Jeanne FOUET
Docteur de l'Université de Franche-Comté
19 rue du 12 septembre
25150 PONT DE ROIDE
Note de lecture sur L'Enfant fou de l'arbre creux de Boualem Sansal, Paris, Gallimard, 2000.
Voici un roman dont la construction en déroutera peut-être quelques uns, tant le maillage est serré en ce qui concerne la technique narrative utilisée, et tant est foisonnante la matière que l'auteur nous offre à reconstruire par une exigeante lecture. Mais il vaut de suivre ce narrateur protéiforme dans l'intense complexité de cette histoire.
Le titre, extrêmement riche en connotations, condense le projet du roman: ce texte va parler d'un objet absurde, paradoxal, incompréhensible: l'Algérie immédiatement contemporaine.
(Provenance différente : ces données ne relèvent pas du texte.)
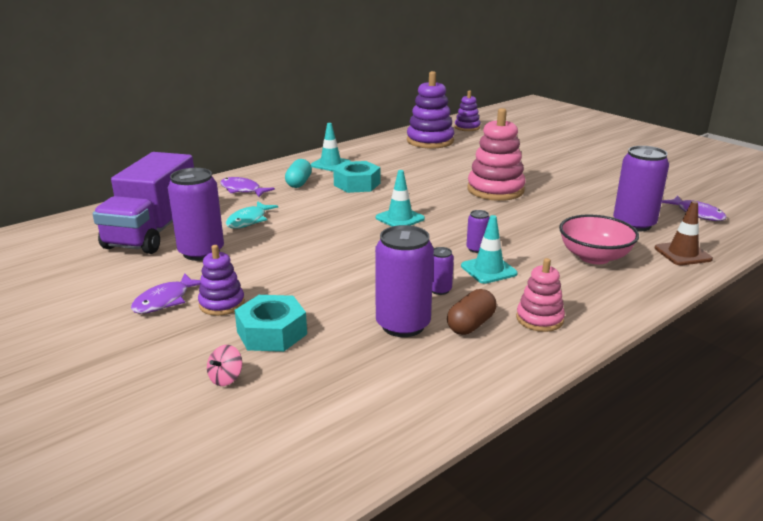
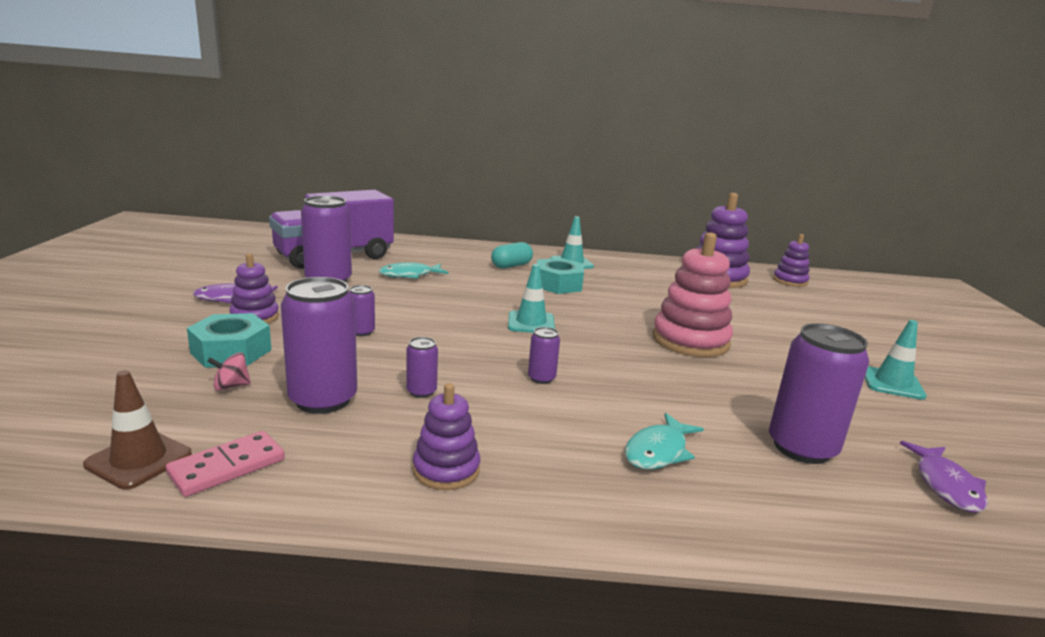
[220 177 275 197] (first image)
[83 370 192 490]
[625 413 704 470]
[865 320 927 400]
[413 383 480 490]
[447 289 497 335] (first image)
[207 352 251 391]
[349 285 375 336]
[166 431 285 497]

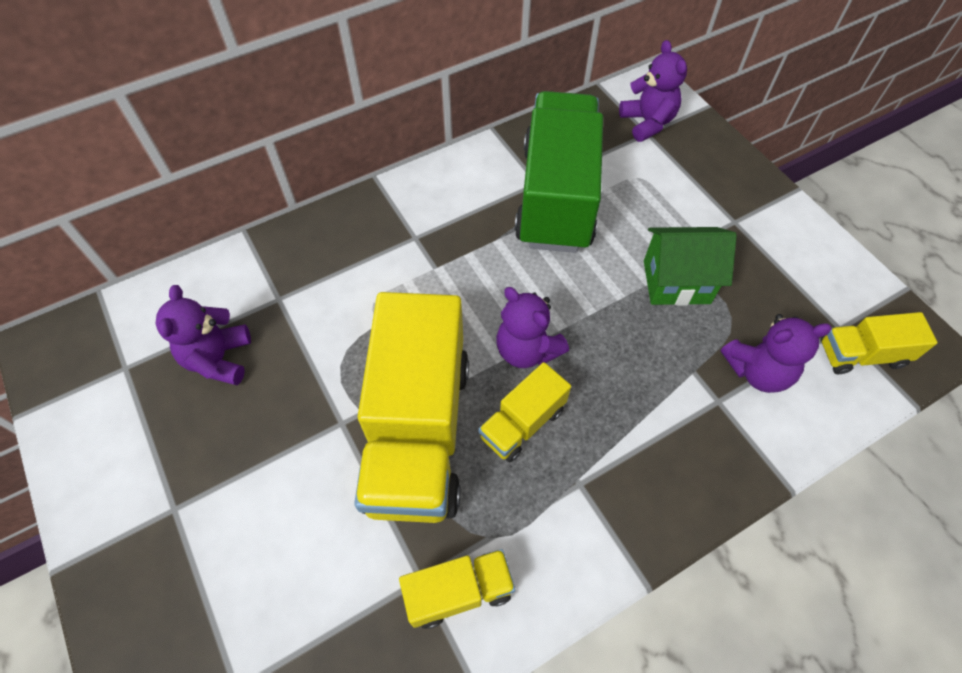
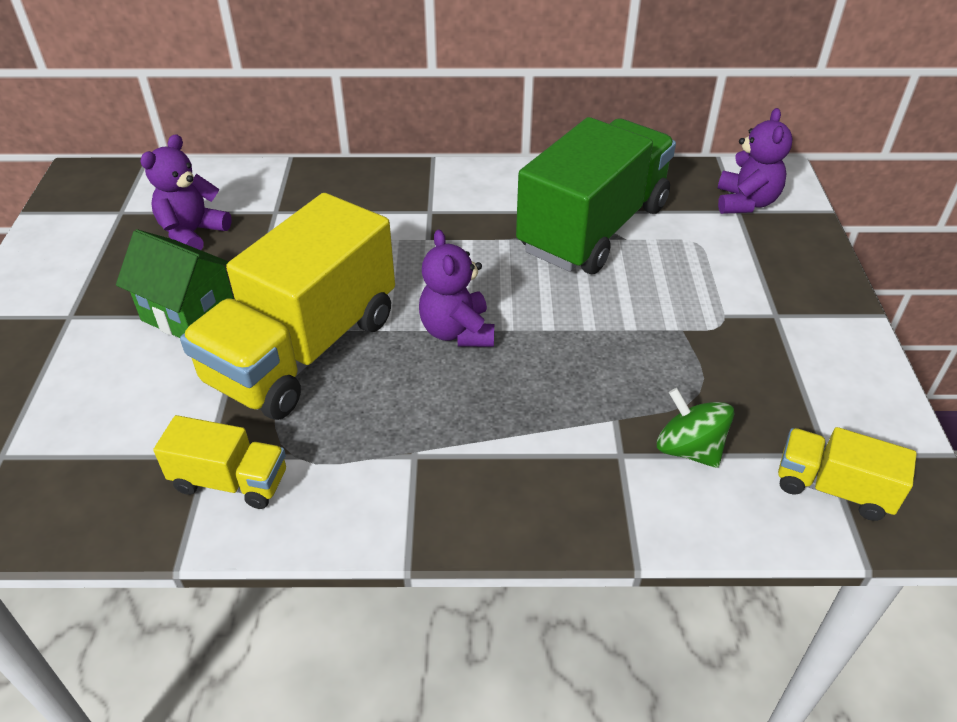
[116 229 234 338]
[657 388 734 468]
[479 362 571 462] (first image)

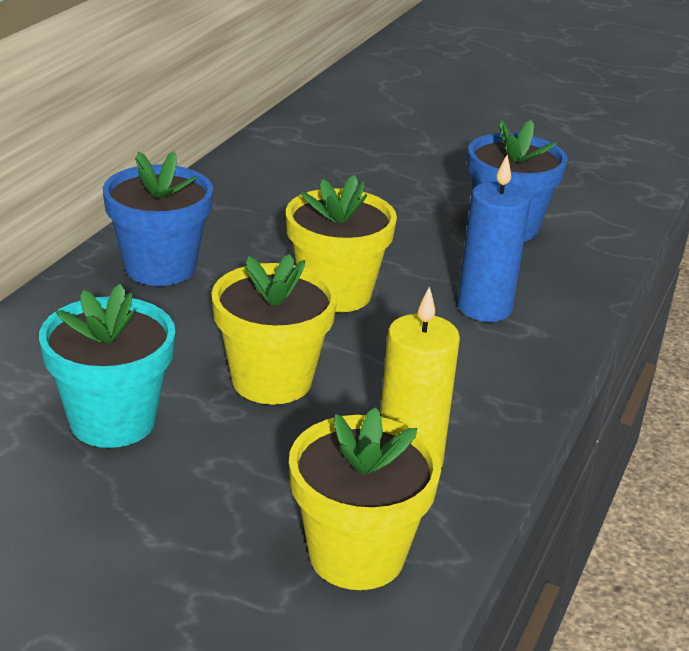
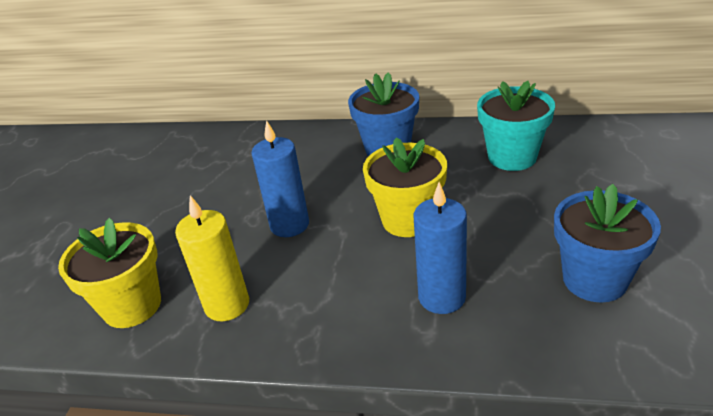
[251 120 309 237]
[477 81 555 171]

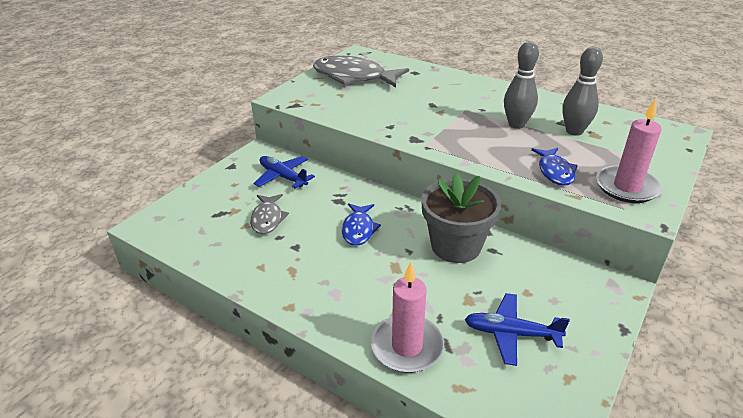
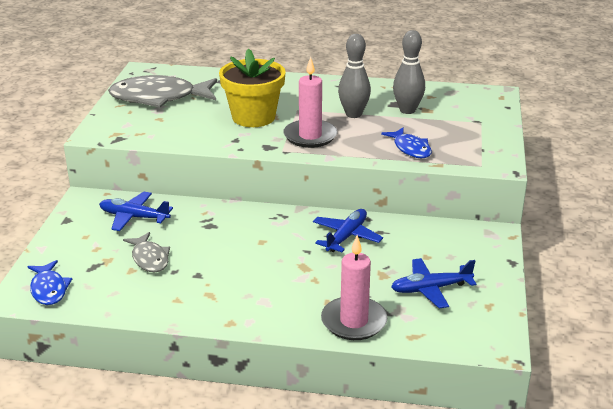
[283 57 337 148]
[313 209 383 252]
[27 260 72 305]
[219 49 286 127]

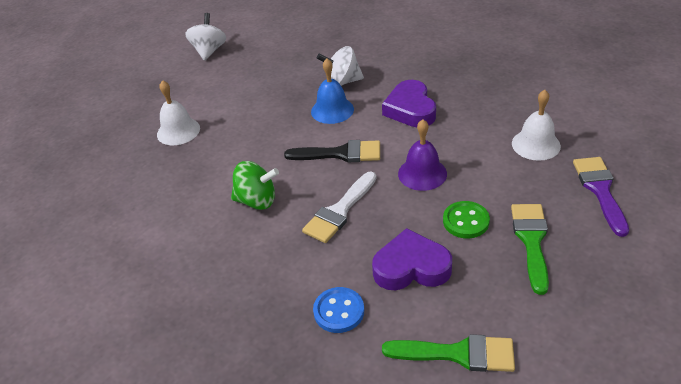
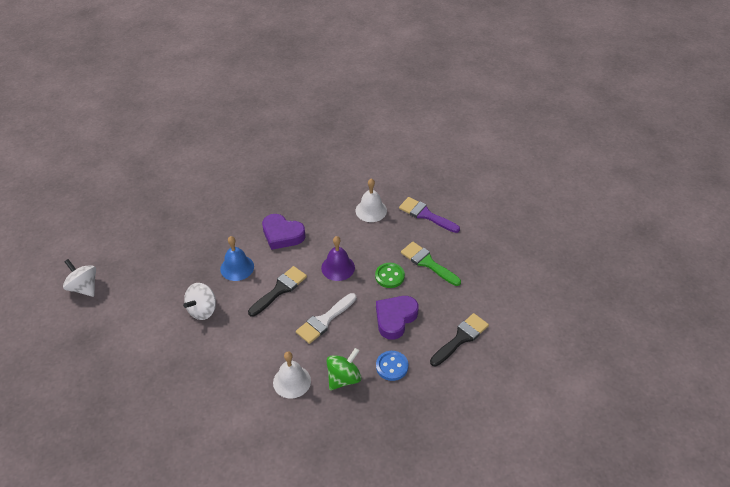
[183 283 216 320]
[273 352 311 399]
[327 348 362 390]
[296 293 356 344]
[430 313 489 366]

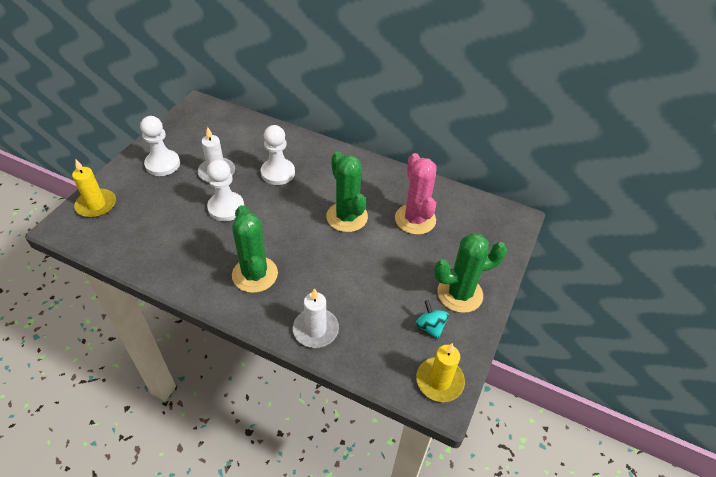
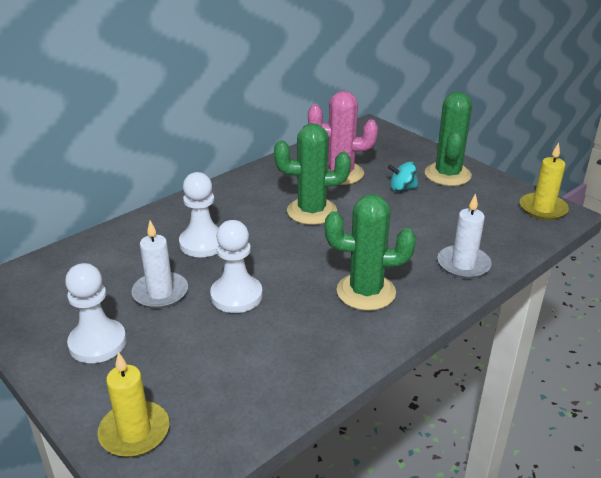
[388 162 418 191]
Un portrait angoissant est proposé au lecteur, d'un pays barricadé, paranoïaque, abonné aux mensonges constants, aux discours officiels truqués, à l'Histoire nationale trafiquée dans le but de produire autant de faux anciens combattants que de postes prestigieux et lucratifs à occuper. La corruption de la mémoire collective fait de l'Algérien du peuple "un homme bourré de complexes, environné de haine, une ruine irrécupérable, une névrose ambulante". Le personnel politique, judiciaire, administratif, ivre de pouvoir, terrorise, exproprie, vole, manipule, détourne, s'acoquine, ment surtout, ment sans cesse. On entre et on sort de prison au gré des caprices ou des intérêts d'une bande d'irresponsables dangereux que, comme Farid, on finit par rêver de brûler vifs, on devient fou, aveugle, d'une misère humaine infinie. L'extérieur, le métissage, toute forme de rencontre avec l'autre sont condamnées. C'est dans un tel cadre que se joue l'intrigue du roman, quête de la mère d'abord, quête d'identité, quête de fraternité.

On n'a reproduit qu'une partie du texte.